Cela équivaudrait à signer un chèque en blanc pour de hasardeuses opérations, et ce n'est pas « l'action spécifique » devant prétendument protéger certains actifs stratégiques de l'entreprise, actifs que la Commission de Bruxelles exige de réduire considérablement, qui pourrait jouer efficacement ce rôle.
Face à cette perspective inquiétante et dangereuse pour l'intérêt national et pour les usagers, il n'y a pas d'autre alternative que d'en revenir à une réelle maîtrise publique du secteur de l'énergie.
Et que dire des derniers développements, parus aujourd'hui dans la presse, de la bataille rangée qui oppose les PDG de Suez et de Gaz de France ? Chacune de ces entreprises convoite les dépouilles de l'autre - surtout celles de GDF, d'ailleurs - et cherche à s'emparer des pouvoirs de décision dans la future entité.

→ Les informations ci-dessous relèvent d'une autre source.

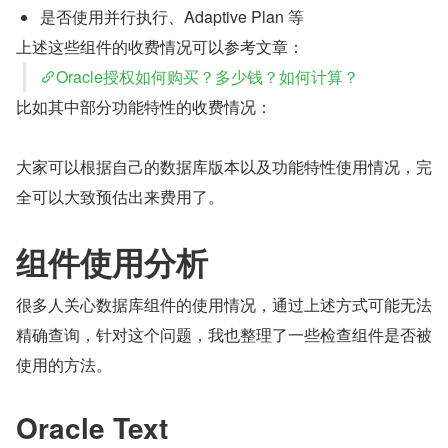
是否使用并行执行、Adaptive Plan 等
上述这些组件的收费情况可以参考文章：
Oracle授权如何购买？多少钱？如何计算？
比如其中部分功能特性的收费情况：
大家可以根据自己的数据库版本以及功能特性使用情况，完
全可以大致预估出来费用了。
组件使用分析
很多人关心数据库组件的使用情况，通过上述方式可能无法
精确查询，针对这个问题，我也整理了一些检查组件是否被
使用的方法。
Oracle Text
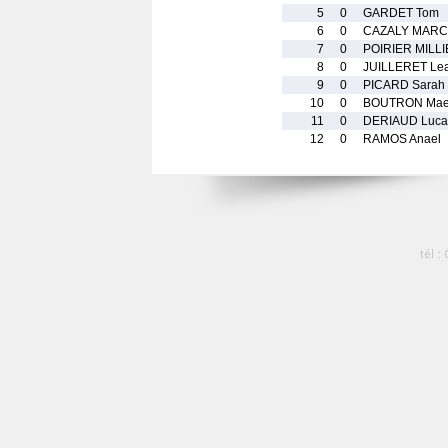
5
0
GARDET Tom
6
0
CAZALY MARCY
7
0
POIRIER MILLI
8
0
JUILLERET Le
9
0
PICARD Sarah
10
0
BOUTRON Mae
11
0
DERIAUD Luca
12
0
RAMOS Anael
tél :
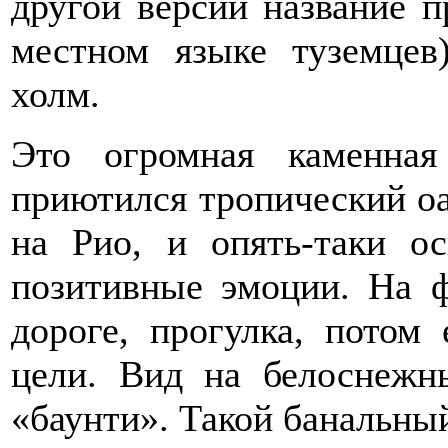
другой версии название п
местном языке туземцев
холм.
Это огромная каменна
приютился тропический о
на Рио, и опять-таки о
позитивные эмоции. На ф
дороге, прогулка, пото
цели. Вид на белоснежн
«баунти». Такой банальны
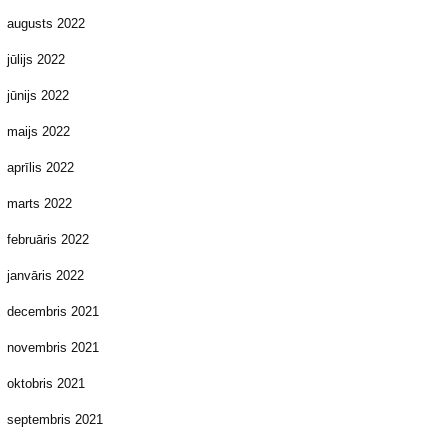
augusts 2022
jūlijs 2022
jūnijs 2022
maijs 2022
aprīlis 2022
marts 2022
februāris 2022
janvāris 2022
decembris 2021
novembris 2021
oktobris 2021
septembris 2021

Tout cela ne fait pas vraiment penser à un projet industriel ! Pour l'opinion publique, il devient clair que ce projet de loi, et plus particulièrement son article 10, que nous examinons aujourd'hui, aura de graves conséquences.
Mes chers collègues, qu'on le veuille ou non, tout dépend du taux de la participation de l'État dans le capital de GDF, que nous vous proposons donc de relever significativement.
Tel est l'objet de l'amendement n° 465, mais aussi des amendements n° 458, 464, 463, 457, 459, 462 et460, qui tendent à faire passer la part détenue par l'État du tiers à des montants s'échelonnant, selon les modifications proposées, entre 70 % et 95 % du capital de Gaz de France.